Turn around the Parts Distribution Network for a Chinese Automotive Company

Logistics and Supply Chain

Manager:

  • Customer:

    Confidential

  • Role:

    Project Manager for the Turn Around

  • Location:

    China

  • Turnover:

    470 Mio. CNY in parts business

  • Time frame:

    9 months

  • No. of employees:

    approx. 300 for parts business

About the Customer

The Chinese client is the joint venture partner of a premium car company in Germany. The German (REMAINS CONFIDENTIAL) has a major interest in the Chinese partner being financially healthy and profitable.  That’s the reason for the German carmaker to put resources into various improvement projects and to support the Chinese company in R&D, Production, Aftersales and Logistics.

The Chinese carmaker’s main market is local China. 90% of the sales volume stays in China, 10% is being exported via CKD assemblies in a handful of foreign markets.
The client’s company structure is a conglomerate consisting out of various companies with different brands and products.

The focus of the Parts Distribution projects was on the main automotive area with two brands (sedan and mini busses).

Testimonial from Сustomer

Ch. G., CEO: “With an attitude of the project manager like:
Plan – act – deliver, or: what you plan you implement you deliver,
the whole company felt and feels very confident to achieve our objectives. Within one year we have reduced our logistics costs by 30%, improved our performance to our customers and that without any major business interruptions. So, we have the proof that it can work. And this success keeps our employees highly motivated. They believe in the plan and in the future. And our people are determined now to make it. They go for it: double the profit the next 5 years”

Situation (Challenge)

In general the meaning of Aftersales, Parts Business and Logistics is significantly low in China. Especially Chinese Automotive carmakers underestimate the meaning of Aftersales for a constant cash-flow and as a cash-cow for their dealership, the (REMAINS CONFIDENTIAL) itself and it’s suppliers. Logistics is seen as a cost factor and not as the enabler of a competitive parts business.

The client’s CDC and RDC network set-up in China was weak and extremely poor managed.
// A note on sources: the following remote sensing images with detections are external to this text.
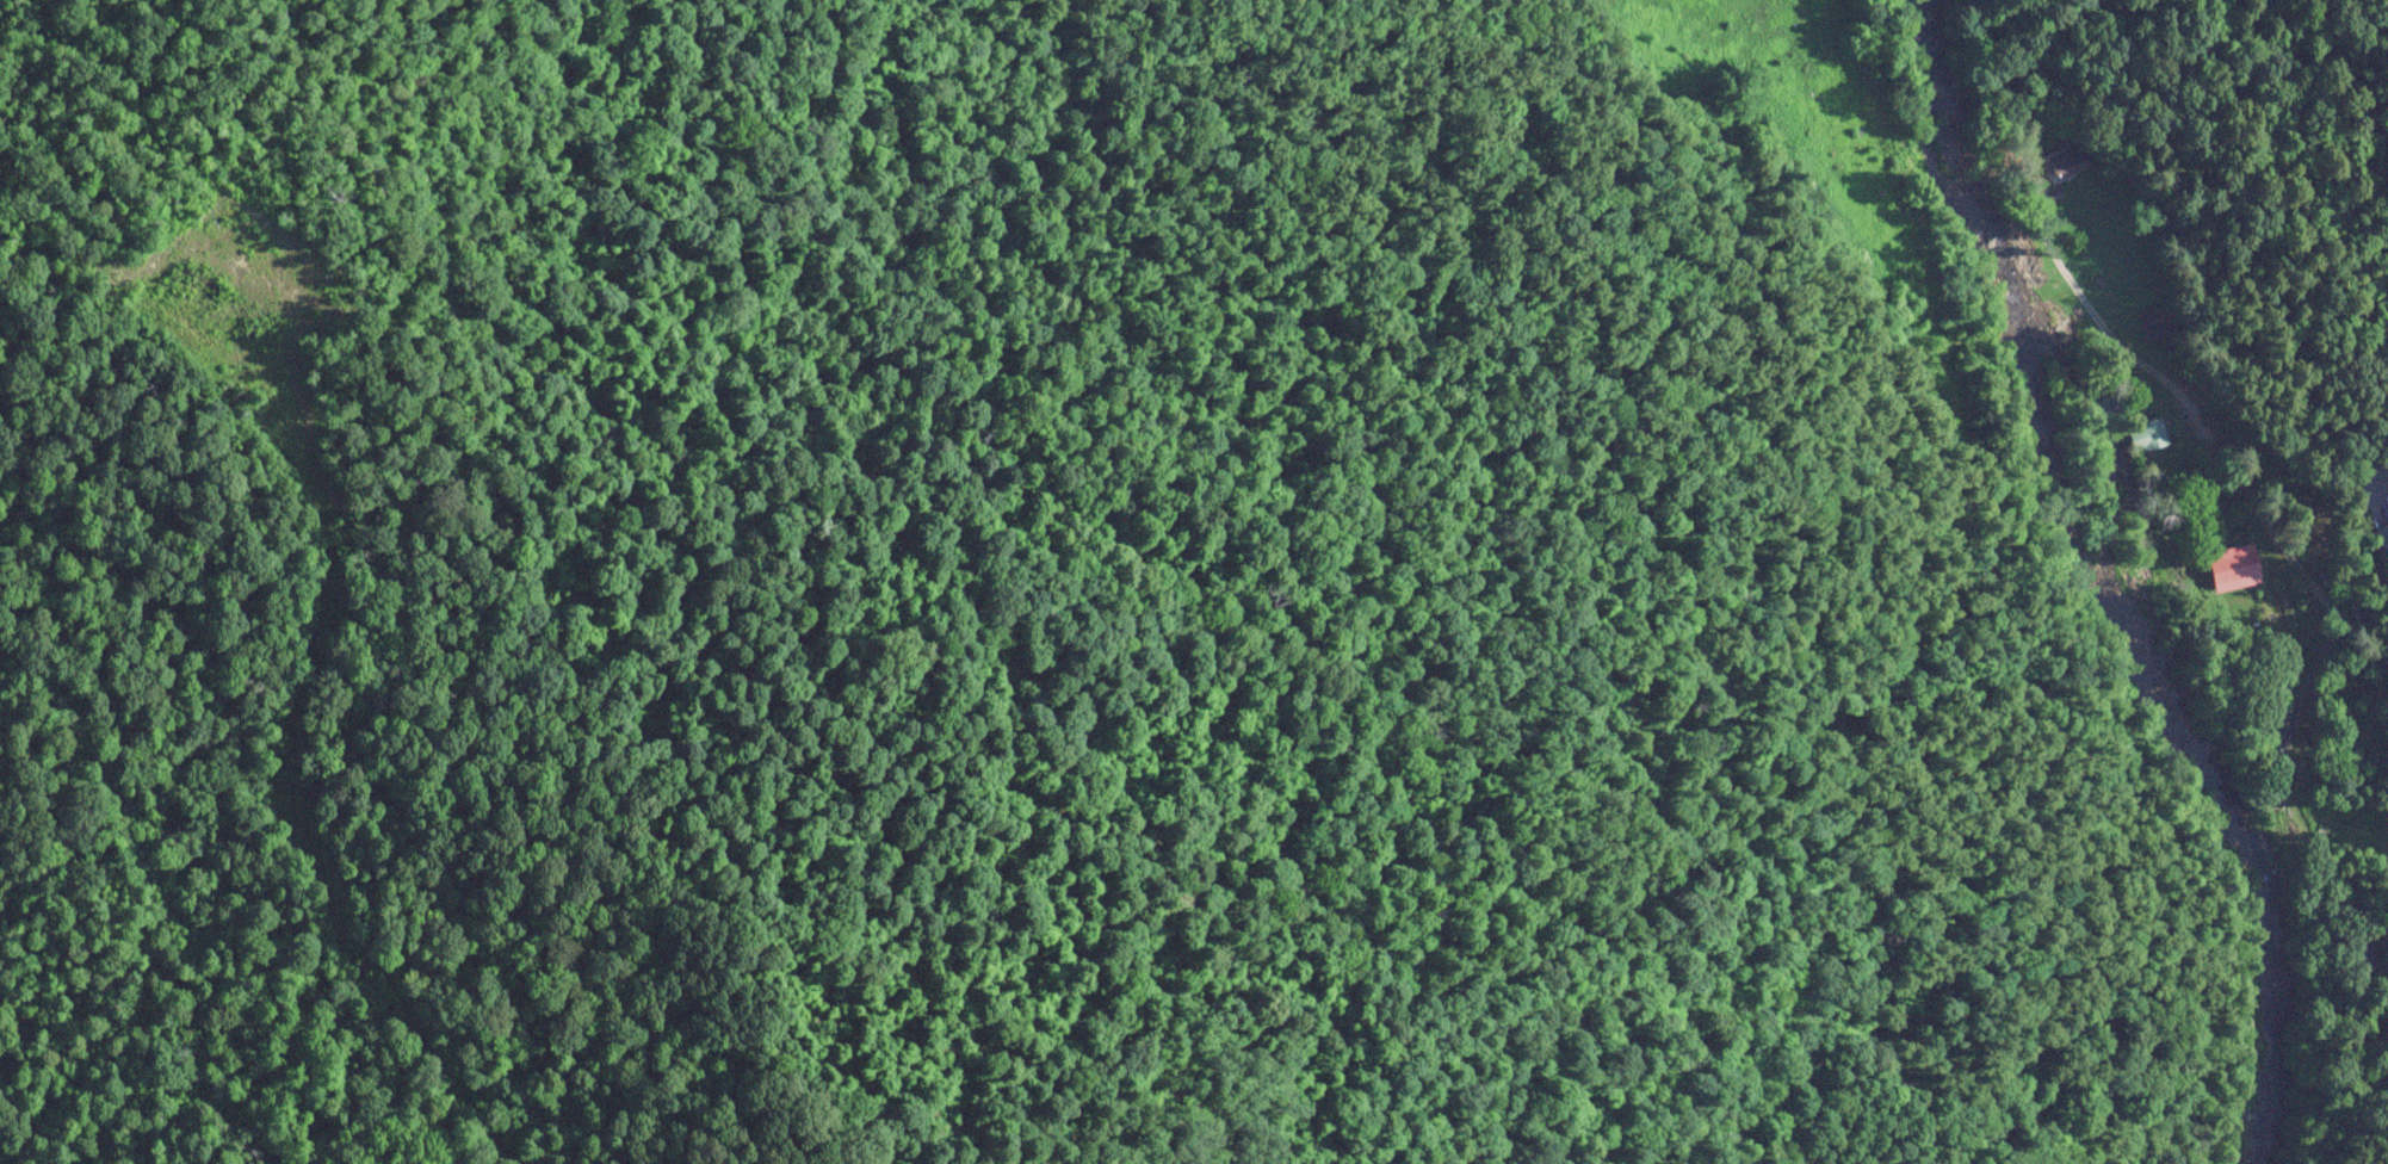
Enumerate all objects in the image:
road: (2343, 95)
building: (2065, 161)
building: (2155, 321)
building: (2151, 432)
building: (2382, 537)
building: (2233, 565)

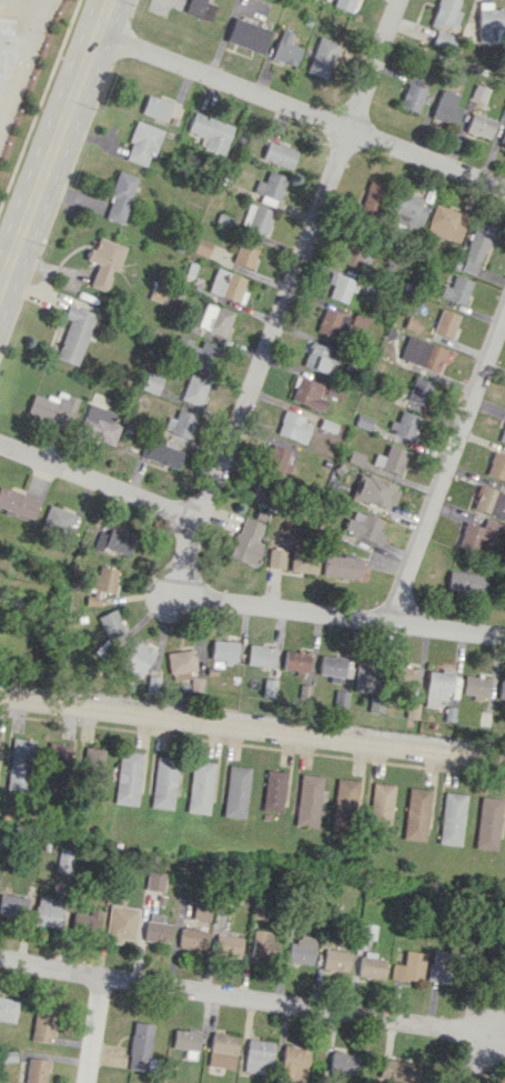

Parts availability less than 60%, overstock and obsolescence in the warehouses and at the dealers more than 50%, service levels and quality standards were unusually low. The suppliers preferred to ship their parts to the independent market instead of supplying parts to the (REMAINS CONFIDENTIAL).

Material Planning, SCM, Parts Pricing, Customer Care were also unsatisfying. System support was low, most of the processes had to be done manually. This also was a factor for low parts availability, unhappy customers and not loyal dealers.

Furthermore the parts business for the sedan models was declining in 2014 and the business for the mini-busses also started to slow down. Due to the fact of China’s “new normal” but even more because of the poor performance of the client’s logistics, parts and aftersales areas the project initiative truly came right in time.

Solution (Achievement)

The first step was a profound analysis of the current situation. Since there was no transparency of facts and figures and the data could only be retrieved manually the biggest challenge was to motivate the employees to open their mind and their books.
Step 2 was a network analysis about the most cost-efficient distribution network. Result was the plan to consolidate the CDC locations from four to one location close to the company, where in-house parts get produced and most of the suppliers have their home or deliver parts to. For the RDC’s also a consolidation (from 7 to 4) and new locations were proposed.
In step 3 the consolidation of the CDC was implemented. A new location in a good environment, higher standards for building, equipment, service provider and IT was found, and the parts were moved from the existing locations to the new building without any major business interruptions.

Step 3 was accompanied by the initiative to have a clear and transparent stock structure in the warehouses. Obsolete and slow moving parts were moved to places with very low costs. They support the CDC as a replenishment location on a low cost basis and they enable the RDC’s to act as very lean and slim high performance hubs with a high throughput.
Step 4 is still in the implementation phase. It encompasses the consolidation and move of the existing RDC’s in optimized new locations.
Step 5 (in parallel to step 1 to 4) had to be to develop a business plan for the turnaround of the parts business until 2020. With putting the parts distribution on a new level the most important pillar has been done. Furthermore now there are actions defined and on the table with clear KPI’s to turn around the business decline within one year and to come back on the growth track. The actions defined are the levers in areas like: product policy, pricing, profit policy, inventory management, service requirements and service levels, warehouse and transportation costs, and most importantly how to increase customer satisfaction and dealer satisfaction.

Within one year there was the proof of how to reduce logistics cost by 30% by implementing the new CDC and RDC structure. At the same time the service levels, the quality levels, the motivation of the internal staff and the staff in dealerships has improved significantly. This testimony makes the client very confident for the implementation of the business plan till 2020 and achieving a doubling of revenues and profits like forecasted.